いつ見ても素敵な雑誌だ。小さかった頃、まだハムちゃんだった
ハムポンを写メで撮り、投稿したりした。
掲載された雑誌は今も宝物だ。
「ふむぅ・・・むー?・・・・ふむふむ・・・・」
さっきから、耳元で鼻息が荒いのは、レイポンだ。
僕の後ろから雑誌を見ているらしい。
すぐ耳元でふむふむ言われるのは、何か気恥ずかしい。
だが・・・それ以上に僕には気がかりな事があり、実は雑誌にも身が入らなかった。
もうすぐバレンタインデーなのだ。
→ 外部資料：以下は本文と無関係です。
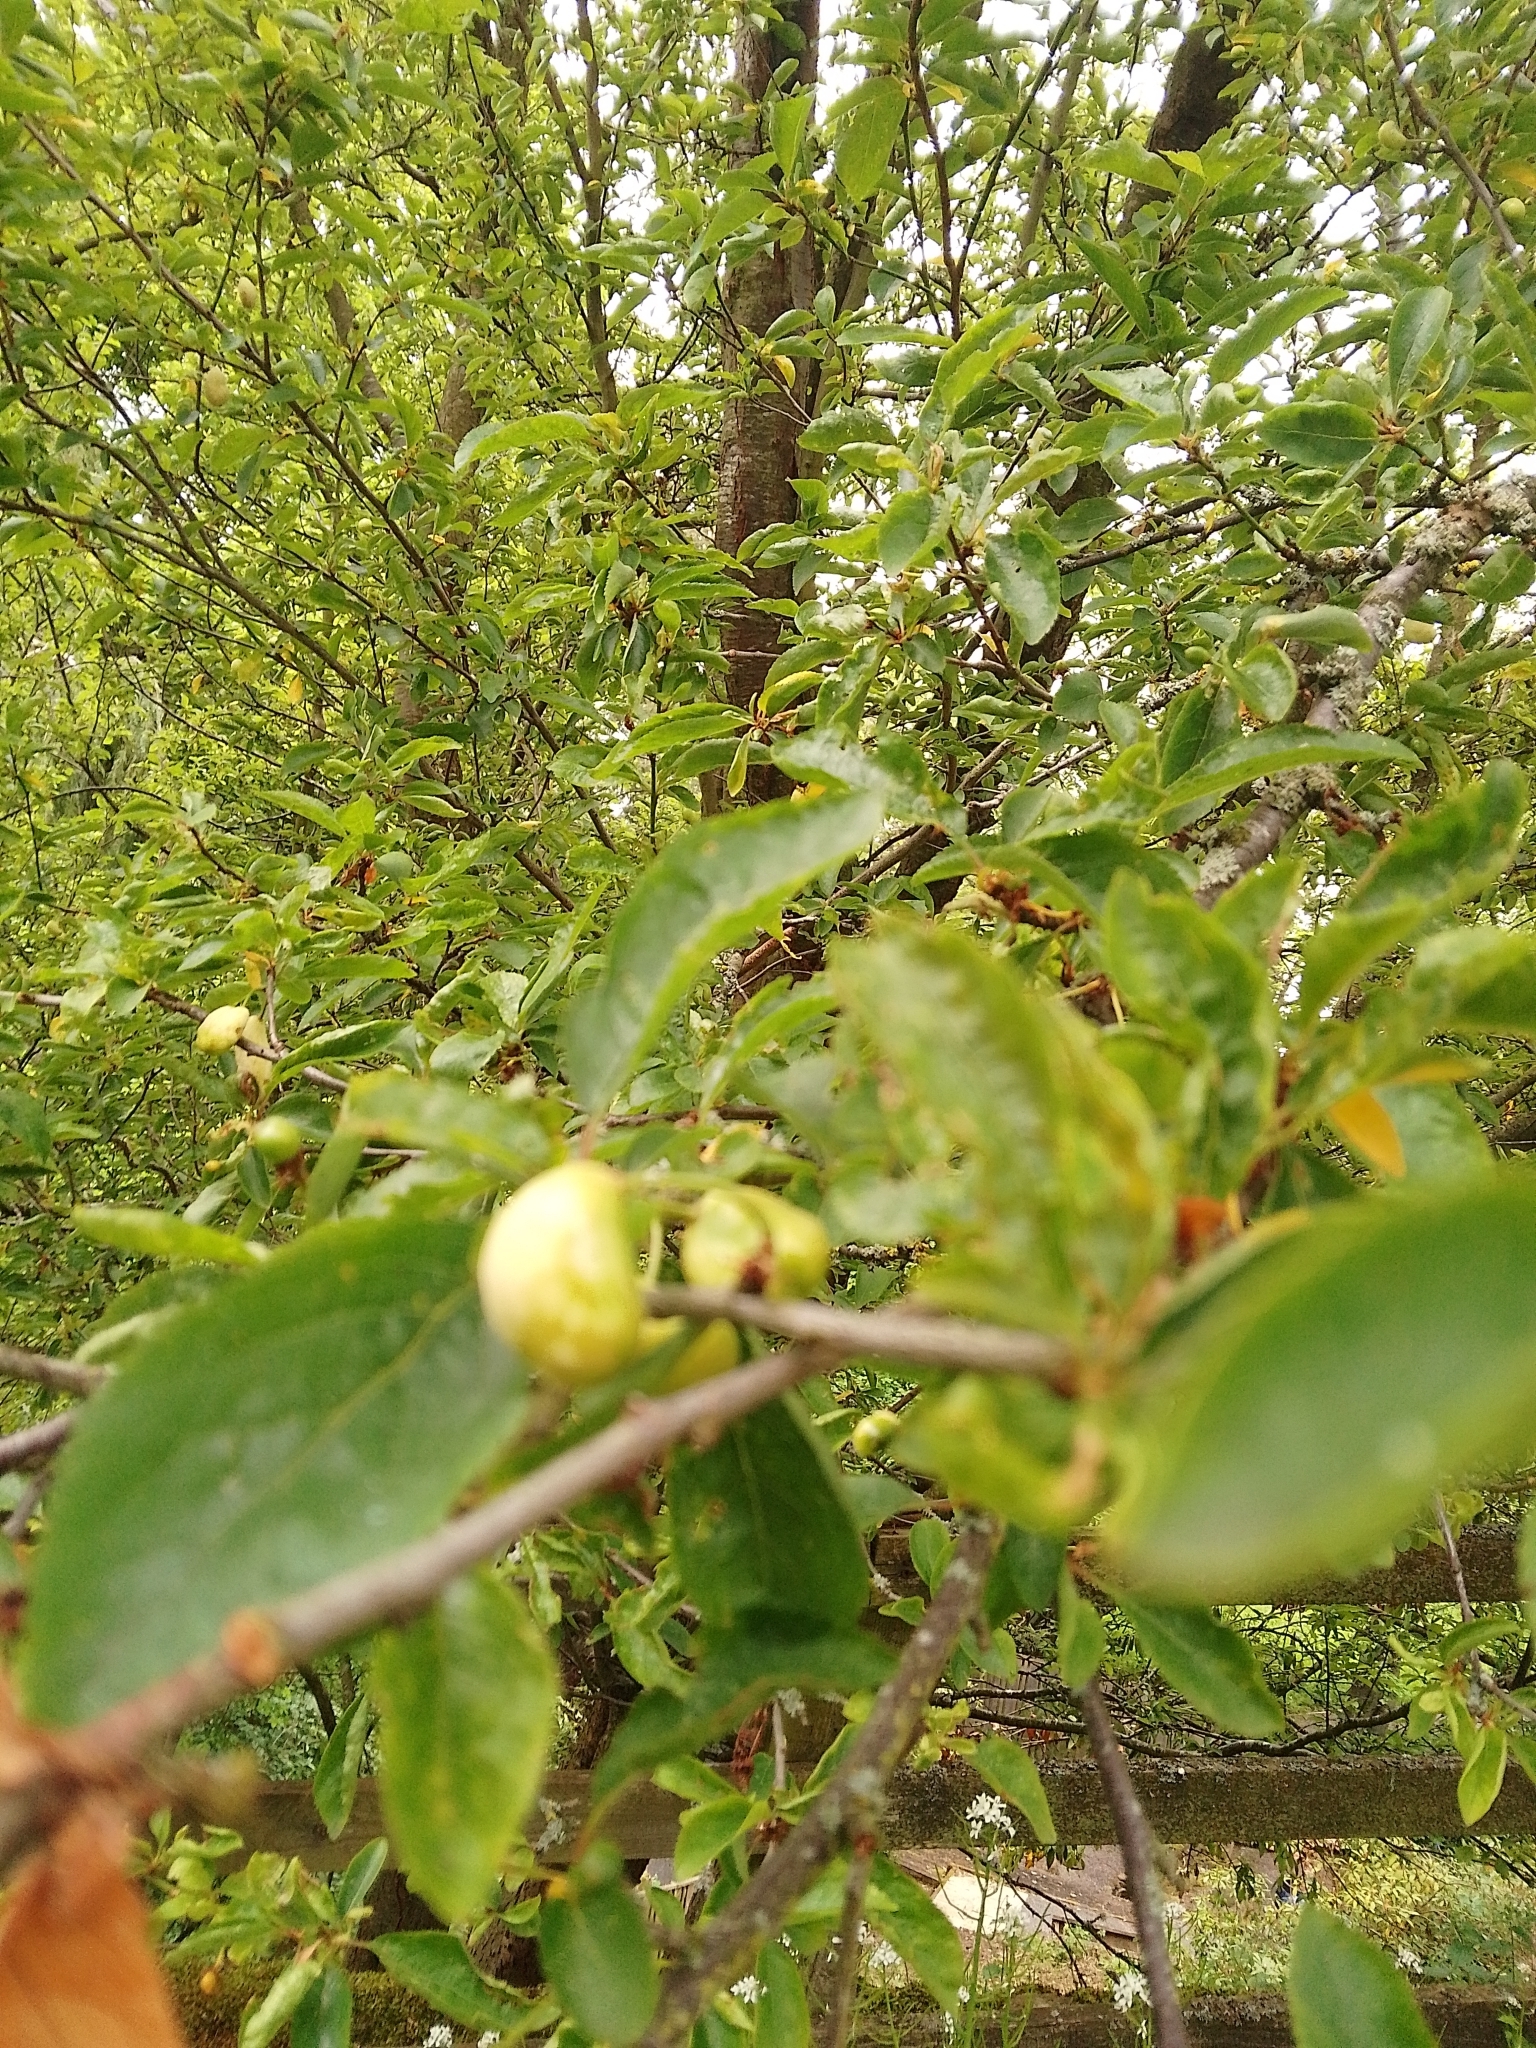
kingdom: Fungi
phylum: Ascomycota
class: Taphrinomycetes
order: Taphrinales
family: Taphrinaceae
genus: Taphrina
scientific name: Taphrina pruni
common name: Pocket plum
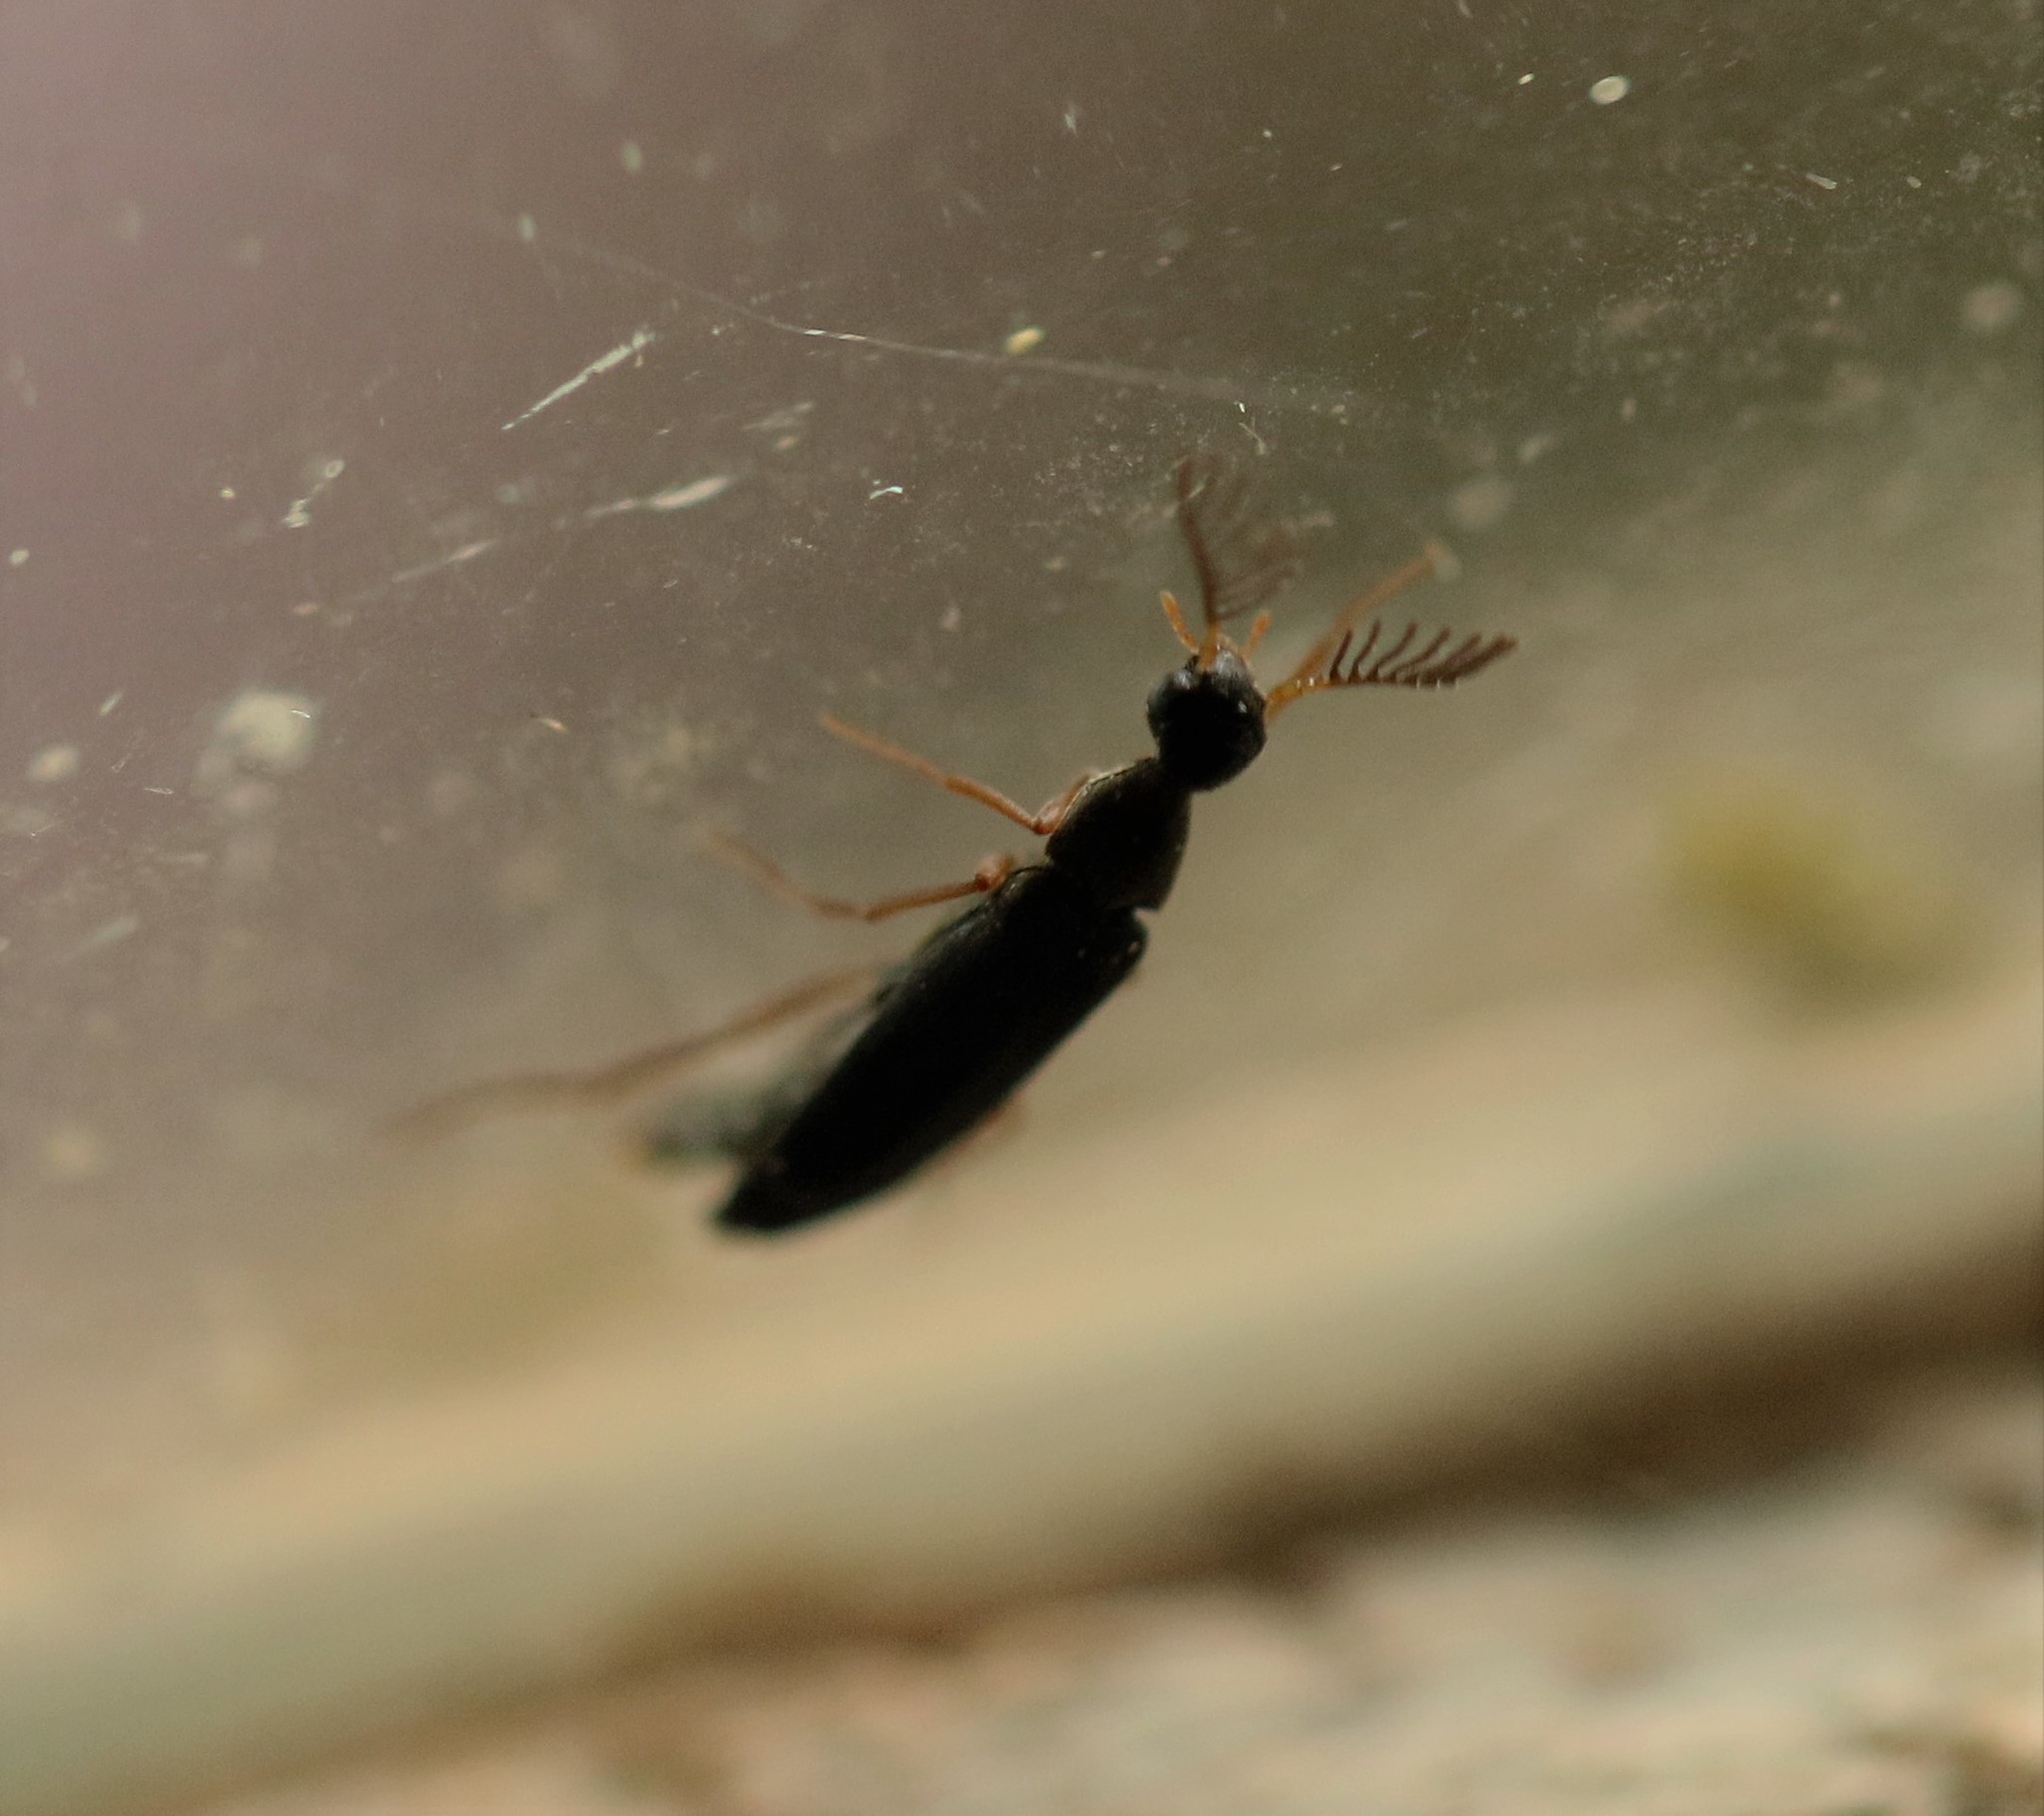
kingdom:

レイポンはどう思っているのだろう・・・
「レ、レイポン?」
「レイポンいうなっ・・・なに?」
あまり気のない返事なのは、読者投稿コーナーのハムスターたちに心奪われている
からだろう。
「・・・ん。いや・・・なんでもない」
「・・んー。ん?・・・・んんー?んふふ・・・何よ?」
まずいな。とてもいやな雰囲気だ。気づかれたのかも知れない。
「な・・・なんでもないよ」
ページをめくる指が自分のものではないようにぎこちない。
顔が熱いのがわかる。
「んー?んんー?気になるじゃないよ、いいなさいよっ」
含んだ笑いで声が弾んでいる。意地の悪い奴だ。
「レイポンはさ、その・・・桃の缶詰ありがとね」
「レイポンいうな。・・・んー?ああ、たまたまあったからね。で?」
カラカラ・・・・カラカラ・・・・
沈黙の降りた部屋に、ハムポンが回し始めた回し車の音が響く。
「でって・・・それだけだよ」
「・・・ふふん。そういう事にしておいてやるわ」
含み笑いの中に勝ち誇った響きを残し、レイポンは引き下がった。
レイポンは多分、女の子だろう。声から察するに同年代だと思っていい。
今まではハムポンの世話をしてくれる、便利な存在くらいにしか思っていなかった。
だけど・・・レイポンは僕をどう思っているのだろう。そして僕は・・・
「・・・・これが答えかっレイポンーっっ?!」
「なっなによっっきなこチョコなのよっっ」
もうレイポンとは2日口を聞いていない。きなこチョコっていわれても困る。